Das Fahrerlager des Circuito de Jerez platzt an einem MotoGP-Rennwochenende aus allen Nähten. Denn zu den rund 3000 Menschen, die im Paddock arbeiten, gesellen sich Unmengen an Gästen, die von den Teams der drei Klassen eingeladen wurden. Für viele von ihnen ist das Geschehen auf der Strecke eher zweitrangig, sehen und gesehen werden steht im Vordergrund. Manch anderer nutzt hingegen die Chance, einmal ganz nah an einem Rennstall dran zu sein, um sich einen Traum zu erfüllen.

Einer von ihnen ist Horst Graef: 46 Jahre alt, wohnhaft in Reutlingen, Sportversicherer im eigenen Unternehmen 'Sportvers' und seit 18 Jahren Motorrad-Instruktor bei 'Speer Racing'. Graef war 2016 in Jerez über einen gemeinsamen Bekannten erstmals beim SIC Racing Team von Johan Stigefelt zu Gast. Ein Jahr und einige Grands Prix später wurde Graef vom Besucher zu einem Teil des Rennstalls.

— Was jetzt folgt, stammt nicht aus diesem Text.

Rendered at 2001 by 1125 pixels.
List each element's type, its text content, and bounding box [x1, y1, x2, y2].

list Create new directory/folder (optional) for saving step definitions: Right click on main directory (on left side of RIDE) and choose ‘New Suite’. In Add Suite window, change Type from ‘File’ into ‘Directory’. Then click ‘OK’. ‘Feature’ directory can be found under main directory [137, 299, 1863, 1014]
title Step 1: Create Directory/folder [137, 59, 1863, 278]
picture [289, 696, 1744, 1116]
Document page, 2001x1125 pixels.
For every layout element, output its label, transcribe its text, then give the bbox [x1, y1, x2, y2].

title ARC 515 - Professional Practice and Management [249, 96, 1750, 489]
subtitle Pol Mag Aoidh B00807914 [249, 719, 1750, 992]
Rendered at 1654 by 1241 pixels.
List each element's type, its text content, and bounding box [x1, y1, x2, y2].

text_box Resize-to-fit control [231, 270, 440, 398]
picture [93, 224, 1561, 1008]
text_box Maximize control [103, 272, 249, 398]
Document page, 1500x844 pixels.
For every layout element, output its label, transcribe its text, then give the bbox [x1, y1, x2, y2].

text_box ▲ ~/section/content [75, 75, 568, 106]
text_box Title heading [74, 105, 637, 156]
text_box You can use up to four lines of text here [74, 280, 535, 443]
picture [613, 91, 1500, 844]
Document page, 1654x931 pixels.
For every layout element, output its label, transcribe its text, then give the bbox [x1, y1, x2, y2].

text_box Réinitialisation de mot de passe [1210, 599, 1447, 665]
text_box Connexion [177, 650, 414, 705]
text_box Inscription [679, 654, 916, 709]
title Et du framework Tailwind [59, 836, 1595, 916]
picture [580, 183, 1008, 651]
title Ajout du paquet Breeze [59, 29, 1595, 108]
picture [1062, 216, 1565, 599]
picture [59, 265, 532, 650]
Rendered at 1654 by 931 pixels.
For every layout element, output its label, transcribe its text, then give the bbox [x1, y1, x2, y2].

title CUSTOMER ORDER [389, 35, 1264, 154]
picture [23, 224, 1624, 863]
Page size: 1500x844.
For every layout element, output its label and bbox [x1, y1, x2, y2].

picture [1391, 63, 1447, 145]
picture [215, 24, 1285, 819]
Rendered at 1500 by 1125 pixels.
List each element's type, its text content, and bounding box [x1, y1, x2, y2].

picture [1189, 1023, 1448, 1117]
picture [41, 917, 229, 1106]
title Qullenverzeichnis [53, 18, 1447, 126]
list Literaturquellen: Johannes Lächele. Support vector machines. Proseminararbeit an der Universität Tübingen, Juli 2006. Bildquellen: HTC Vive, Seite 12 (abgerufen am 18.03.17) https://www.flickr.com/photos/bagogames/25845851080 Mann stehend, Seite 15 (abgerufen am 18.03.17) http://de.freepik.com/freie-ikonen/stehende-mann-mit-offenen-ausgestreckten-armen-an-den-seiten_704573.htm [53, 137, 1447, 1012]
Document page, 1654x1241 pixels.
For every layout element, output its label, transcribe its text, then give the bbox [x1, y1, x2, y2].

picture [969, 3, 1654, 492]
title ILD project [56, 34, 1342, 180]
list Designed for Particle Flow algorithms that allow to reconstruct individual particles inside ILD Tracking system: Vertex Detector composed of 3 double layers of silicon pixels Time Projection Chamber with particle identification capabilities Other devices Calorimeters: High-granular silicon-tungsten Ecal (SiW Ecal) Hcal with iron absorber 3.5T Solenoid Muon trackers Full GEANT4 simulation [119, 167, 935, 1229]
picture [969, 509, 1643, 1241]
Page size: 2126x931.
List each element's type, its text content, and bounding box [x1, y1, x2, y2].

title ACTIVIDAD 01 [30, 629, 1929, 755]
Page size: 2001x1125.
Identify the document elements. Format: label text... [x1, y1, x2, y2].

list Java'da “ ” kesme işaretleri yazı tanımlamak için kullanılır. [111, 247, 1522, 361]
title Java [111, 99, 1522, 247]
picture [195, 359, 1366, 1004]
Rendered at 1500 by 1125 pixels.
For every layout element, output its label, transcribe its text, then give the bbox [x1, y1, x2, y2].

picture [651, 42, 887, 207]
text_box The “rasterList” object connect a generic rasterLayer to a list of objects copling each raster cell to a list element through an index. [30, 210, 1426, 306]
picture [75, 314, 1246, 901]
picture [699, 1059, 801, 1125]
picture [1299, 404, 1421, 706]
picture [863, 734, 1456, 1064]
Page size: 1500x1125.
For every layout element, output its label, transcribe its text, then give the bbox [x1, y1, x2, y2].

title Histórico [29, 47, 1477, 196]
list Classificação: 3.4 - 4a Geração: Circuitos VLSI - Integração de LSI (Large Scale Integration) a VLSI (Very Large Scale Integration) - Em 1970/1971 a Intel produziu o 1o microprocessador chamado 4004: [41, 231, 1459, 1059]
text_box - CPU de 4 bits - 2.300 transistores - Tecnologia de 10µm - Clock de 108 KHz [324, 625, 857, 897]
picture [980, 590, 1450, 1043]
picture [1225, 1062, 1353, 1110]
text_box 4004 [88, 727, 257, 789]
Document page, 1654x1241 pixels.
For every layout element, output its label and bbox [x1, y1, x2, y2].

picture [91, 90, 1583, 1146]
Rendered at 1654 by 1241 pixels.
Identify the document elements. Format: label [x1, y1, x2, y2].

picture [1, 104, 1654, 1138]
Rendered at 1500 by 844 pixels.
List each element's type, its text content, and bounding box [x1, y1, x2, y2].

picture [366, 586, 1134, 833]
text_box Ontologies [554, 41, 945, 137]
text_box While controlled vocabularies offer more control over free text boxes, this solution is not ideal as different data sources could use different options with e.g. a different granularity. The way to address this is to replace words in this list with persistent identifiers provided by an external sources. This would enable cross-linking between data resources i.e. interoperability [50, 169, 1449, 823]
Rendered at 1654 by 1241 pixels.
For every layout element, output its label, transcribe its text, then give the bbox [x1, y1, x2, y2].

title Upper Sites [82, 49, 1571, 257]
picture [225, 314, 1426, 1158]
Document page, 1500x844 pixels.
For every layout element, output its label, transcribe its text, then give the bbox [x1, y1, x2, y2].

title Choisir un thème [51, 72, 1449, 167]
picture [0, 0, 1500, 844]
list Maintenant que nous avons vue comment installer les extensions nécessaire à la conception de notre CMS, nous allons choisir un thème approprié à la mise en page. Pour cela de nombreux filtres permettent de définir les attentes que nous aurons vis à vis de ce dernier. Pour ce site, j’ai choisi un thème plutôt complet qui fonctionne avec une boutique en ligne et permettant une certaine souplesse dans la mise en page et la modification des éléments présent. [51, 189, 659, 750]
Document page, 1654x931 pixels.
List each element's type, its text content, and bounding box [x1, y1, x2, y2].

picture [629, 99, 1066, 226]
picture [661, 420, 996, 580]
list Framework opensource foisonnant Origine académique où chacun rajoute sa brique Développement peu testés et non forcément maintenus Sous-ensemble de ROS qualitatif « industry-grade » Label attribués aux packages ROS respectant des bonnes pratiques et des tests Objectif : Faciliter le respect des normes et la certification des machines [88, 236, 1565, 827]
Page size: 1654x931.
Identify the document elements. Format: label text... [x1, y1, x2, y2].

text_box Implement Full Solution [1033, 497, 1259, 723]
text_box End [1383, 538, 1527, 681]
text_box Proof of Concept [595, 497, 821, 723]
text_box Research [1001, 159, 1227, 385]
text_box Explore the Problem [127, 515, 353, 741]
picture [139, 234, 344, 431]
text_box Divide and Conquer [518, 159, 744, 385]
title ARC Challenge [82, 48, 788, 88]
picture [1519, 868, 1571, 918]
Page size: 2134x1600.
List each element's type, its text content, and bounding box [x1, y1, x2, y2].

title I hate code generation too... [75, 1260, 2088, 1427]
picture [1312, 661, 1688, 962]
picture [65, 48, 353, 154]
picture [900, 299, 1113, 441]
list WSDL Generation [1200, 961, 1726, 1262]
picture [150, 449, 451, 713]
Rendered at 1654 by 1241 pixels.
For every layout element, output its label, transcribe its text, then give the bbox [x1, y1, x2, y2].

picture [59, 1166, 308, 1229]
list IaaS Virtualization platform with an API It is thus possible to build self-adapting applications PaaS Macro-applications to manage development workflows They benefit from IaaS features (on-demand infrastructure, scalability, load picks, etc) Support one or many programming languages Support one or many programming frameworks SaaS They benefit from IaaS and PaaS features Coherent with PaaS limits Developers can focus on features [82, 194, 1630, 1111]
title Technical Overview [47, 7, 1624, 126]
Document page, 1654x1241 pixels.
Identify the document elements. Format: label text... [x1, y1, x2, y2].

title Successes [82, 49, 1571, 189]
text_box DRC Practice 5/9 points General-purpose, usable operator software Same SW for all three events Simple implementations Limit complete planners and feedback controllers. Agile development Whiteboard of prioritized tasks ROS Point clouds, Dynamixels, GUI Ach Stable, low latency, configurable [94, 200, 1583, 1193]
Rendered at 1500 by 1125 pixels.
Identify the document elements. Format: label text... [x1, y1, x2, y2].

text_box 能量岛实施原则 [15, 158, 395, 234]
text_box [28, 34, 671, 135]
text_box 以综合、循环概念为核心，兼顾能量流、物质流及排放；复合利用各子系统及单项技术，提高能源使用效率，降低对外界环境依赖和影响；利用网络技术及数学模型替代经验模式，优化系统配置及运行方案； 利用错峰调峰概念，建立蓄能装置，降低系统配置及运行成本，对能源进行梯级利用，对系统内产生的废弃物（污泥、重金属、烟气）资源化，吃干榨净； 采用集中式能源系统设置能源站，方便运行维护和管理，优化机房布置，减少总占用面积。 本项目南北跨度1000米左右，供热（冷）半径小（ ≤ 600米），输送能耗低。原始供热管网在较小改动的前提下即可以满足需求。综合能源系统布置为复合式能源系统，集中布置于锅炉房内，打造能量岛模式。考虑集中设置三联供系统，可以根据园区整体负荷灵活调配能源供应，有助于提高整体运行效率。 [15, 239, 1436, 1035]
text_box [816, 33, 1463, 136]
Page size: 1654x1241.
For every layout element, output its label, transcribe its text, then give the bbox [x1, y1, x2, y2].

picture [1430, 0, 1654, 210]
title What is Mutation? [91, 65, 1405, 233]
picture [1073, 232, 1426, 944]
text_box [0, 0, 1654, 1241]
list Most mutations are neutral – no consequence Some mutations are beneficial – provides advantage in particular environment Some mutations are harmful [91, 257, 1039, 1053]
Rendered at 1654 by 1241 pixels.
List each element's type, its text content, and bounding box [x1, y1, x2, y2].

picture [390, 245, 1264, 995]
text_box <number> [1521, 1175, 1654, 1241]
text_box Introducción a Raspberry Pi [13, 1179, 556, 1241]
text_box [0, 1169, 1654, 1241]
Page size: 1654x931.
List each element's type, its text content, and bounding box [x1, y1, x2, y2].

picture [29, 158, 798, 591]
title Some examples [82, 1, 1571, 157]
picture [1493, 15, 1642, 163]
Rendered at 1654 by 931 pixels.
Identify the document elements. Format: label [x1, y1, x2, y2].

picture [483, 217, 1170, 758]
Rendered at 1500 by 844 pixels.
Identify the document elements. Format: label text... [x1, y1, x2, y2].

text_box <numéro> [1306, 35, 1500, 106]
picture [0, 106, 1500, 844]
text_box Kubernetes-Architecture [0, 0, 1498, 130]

Teamchef Stigefelt bat Graef, im Wissen um dessen Talent und Erfahrung als Motorradpilot, sich in FP1 des diesjährigen Spanien-GPs auf die Service Road zu begeben und seine Fahrer Ayumu Sasaki und Adam Norrodin zu beobachten und ihm dann einen kleinen Report abzuliefern. "Da hab ich ihn etwas getestet", gesteht Stigefelt, der selbst sieben Jahre in den Klassen bis 250ccm und 500ccm in der WM fuhr. Graef kehrte mit zwei vollgeschriebenen A4-Zetteln zurück ins Paddock. "Stiggy war erstaunt. So viel Feedback hatte er noch nie von einem Riding-Coach bekommen", erinnert sich Graef an seinen ersten Einsatz.

Die Aufzeichnungen deckten sich mit Beobachtungen Stigefelts und auch mit den Daten, die seine Ingenieure ihm lieferten. Nach ein paar weiteren Trainings an der Strecke kam der Teamchef schließlich auf Graef zu und bot ihm den Posten des Riding-Coachs an. Die Zusage ließ nicht lange auf sich warten. "Jetzt trinkt und isst er endlich nicht mehr nur auf meine Kosten, sondern tut auch mal was für mich", lacht Stigefelt.

Wie sieht der Job des neuen Riding-Coachs aber genau aus? "Ich versuche so viele Rennen zu besuchen, wie es die Arbeit in meiner eigenen Firma zulässt. Das werden etwa sechs GPs pro Saison sein. Viel mehr macht auch gar keinen Sinn, weil man etliche Dinge nicht sofort an einem Rennwochenende umsetzen kann. Gewisse Umstellungen machen den Fahrer zunächst nämlich eher langsamer", erklärt Graef. Er gibt dabei sein Feedback größtenteils an Stigefelt weiter, der es dann mit den Piloten bespricht.

Mit Sasaki und Norrodin setzt das SIC Racing Team auf eine junge Fahrerpaarung, Foto: Tobias Linke
Mit Sasaki und Norrodin setzt das SIC Racing Team auf eine junge Fahrerpaarung, Foto: Tobias Linke

Während einer Session beim Grand Prix von Aragon, die Graef zusammen mit Motorsport-Magazin.com auf der Service Road verfolgt, gibt er Einblicke in seine Beobachtungen: "Ich achte vor allem auf Dinge wie Fahrtechnik, Linienwahl oder Körperhaltung. Aber auch die Körpersprache und das Verhalten in einer Gruppe sind für mich und das Team interessant."

Die Tatsache, dass er selbst zwar guter Motorradfahrer ist, aber nie auf WM-Niveau unterwegs war, sieht Graef dabei nicht als Hindernis. "Wichtig ist, was man auf der Strecke sieht. Da hilft mir meine Erfahrung als Instruktor und auch als Ausbilder anderer Instruktoren sehr. Im Fußball ist es ja beispielsweise auch so, dass ein schlechter Spieler ein sehr guter Trainer oder umgekehrt ein hervorragender Spieler ein schlechter Trainer sein kann. Natürlich sind WM-Fahrer ein anderes Kaliber, aber so weit vom Mensch sein, sind sie auch nicht entfernt", lacht er.